Year 13 Maths Help Thread

It's a basic graph translation, so the roots are translated by the same amount in the same direction. X+1 means they are translated by vector [-1,0] and so are the roots

I have summer work, can someone help Find the equation of the normal to y=2 (root x) + 8/x at the point (4, 6)I have the answers, and it says x=4 but I keep getting y=6 ????? Thanks

Are you finding the tangent instead of the normal?

No because I get the gradient as 0 and to find the perpendicular 0*-1 = 0

I got 0 by simplifying the equation to: y=2x^1/2 + 8x^-1

Then Differentiation: dy/dx = x^-1/2 - 8x^-2

and then sub 4: dy/dx = 4^-1/2 -8(4)^-2

so: dy/dx = 0 perpendicular: -1*0 =0
y-y^1 = m(x-x^1)

so: y-6=0(x-4)

which equals y=6

This thread is for people who are studying A2 Level Maths and Further Maths and is the successor of the Year 12 Maths Help Thread which was created last year.
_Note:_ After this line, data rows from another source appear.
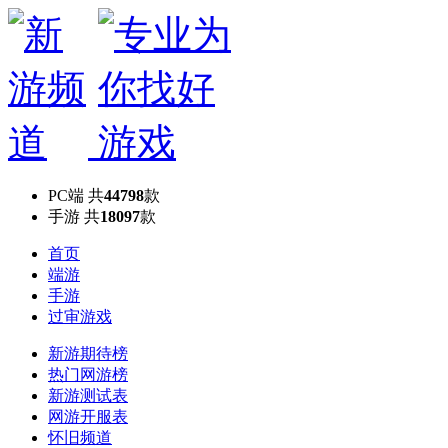
PC端
共
44798
款
手游
共
18097
款
首页
端游
手游
过审游戏
新游期待榜
热门网游榜
新游测试表
网游开服表
怀旧频道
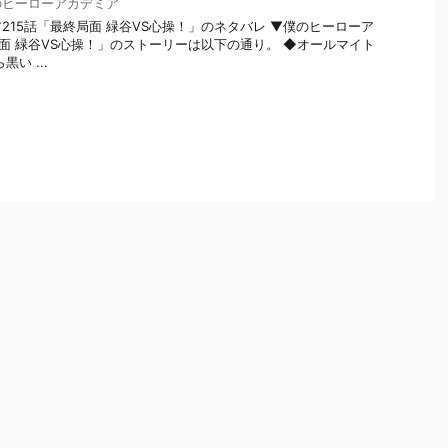
のヒーローアカデミア
215話「最終局面 緑谷VS心操！」のネタバレ ▼僕のヒーローア
局面 緑谷VS心操！」のストーリーは以下の通り。 ◆オールマイト
い ...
Although I hope to be relaxing much of the time, I understand that other people want to keep their maths skills refreshed over the summer.
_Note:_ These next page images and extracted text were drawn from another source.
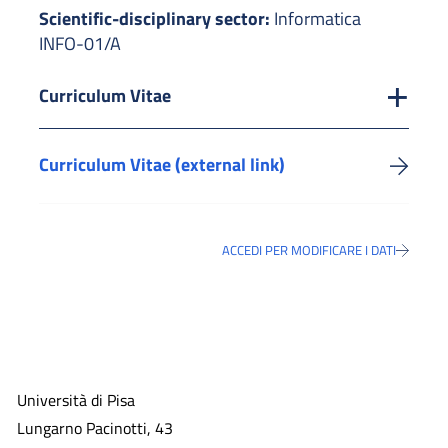
Scientific-disciplinary sector:
Informatica
INFO-01/A
Curriculum Vitae
Curriculum Vitae (external link)
ACCEDI PER MODIFICARE I DATI
Università di Pisa
Lungarno Pacinotti, 43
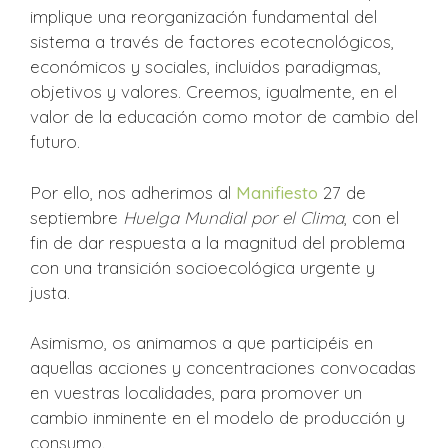
implique una reorganización fundamental del
sistema a través de factores ecotecnológicos,
económicos y sociales, incluidos paradigmas,
objetivos y valores. Creemos, igualmente, en el
valor de la educación como motor de cambio del
futuro.
Por ello, nos adherimos al
Manifiesto
27 de
septiembre
Huelga Mundial por el Clima
, con el
fin de dar respuesta a la magnitud del problema
con una transición socioecológica urgente y
justa.
Asimismo, os animamos a que participéis en
aquellas acciones y concentraciones convocadas
en vuestras localidades, para promover un
cambio inminente en el modelo de producción y
consumo.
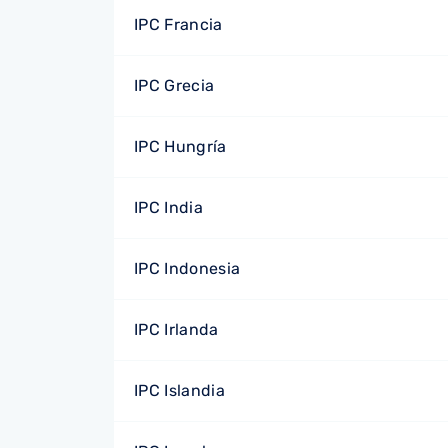
IPC Francia
IPC Grecia
IPC Hungría
IPC India
IPC Indonesia
IPC Irlanda
IPC Islandia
The rules are the same as the Year 12 Maths Help Thread:

Rules

1. Keep the discussion related to maths although I do not mind the occasional physics query.
2. Please post your full working as this will enable a helper to detect any errors in your method.
3. If you want to help somebody, don't post full solutions. Your help is meant to act as a springboard, not a featherbed as giving full solutions is unlikely to actually make somebody learn.

Helpers:
If you want to be a helper, please state your intention to become one and place a brief reason why.

List:

Ano123
B_9710
SeanFM
metrize
RDKGames
Zacken

Relevant Links:

I have summer work, can someone help Find the equation of the normal to y=2 (root x) + 8/x at the point (4, 6)I have the answers, and it says x=4 but I keep getting y=6 ????? Thanks

No because I get the gradient as 0 and to find the perpendicular 0*-1 = 0

I got 0 by simplifying the equation to: y=2x^1/2 + 8x^-1

Then Differentiation: dy/dx = x^-1/2 - 8x^-2

and then sub 4: dy/dx = 4^-1/2 -8(4)^-2

so: dy/dx = 0 perpendicular: -1*0 =0
y-y^1 = m(x-x^1)

so: y-6=0(x-4)

which equals y=6

When a line has a gradient of 0, it is parallel to the x axis. The normal to this, which is perpendicular would then be parallel to the y axis, this gradient tends to infinity. So you're right up until you mutliplied the gradient by -1, think about it, the tangent is not going to have the same gradient as the normal is it?

oohhhh yeah I get the concept now.But how would I show that in my working out to finally get the answer x=4

oohhhh yeah I get the concept now.But how would I show that in my working out to finally get the answer x=4

You could Just write gradient = $\infty$ so vertical line. equation is x=4, the person marking would assume, you knew what you were doing. For your own benefit drawing a sketch would help, it doesn't matter if it's the actual curve, just the important bits need to help you visualise it.

Well I'm unsure how you would show it mathematically due to division by 0 for the normal but I would say that the tangent is completely horizontal thus y=6 therefore the normal is completely vertical and must go through (4,6) therefore X=4

Prove that the equation $x^3-47x^2+291=0$ has no integer solutions
Prove further that the equation has only irrational roots..
[Note. No credit is given for using the rational roots theorem.]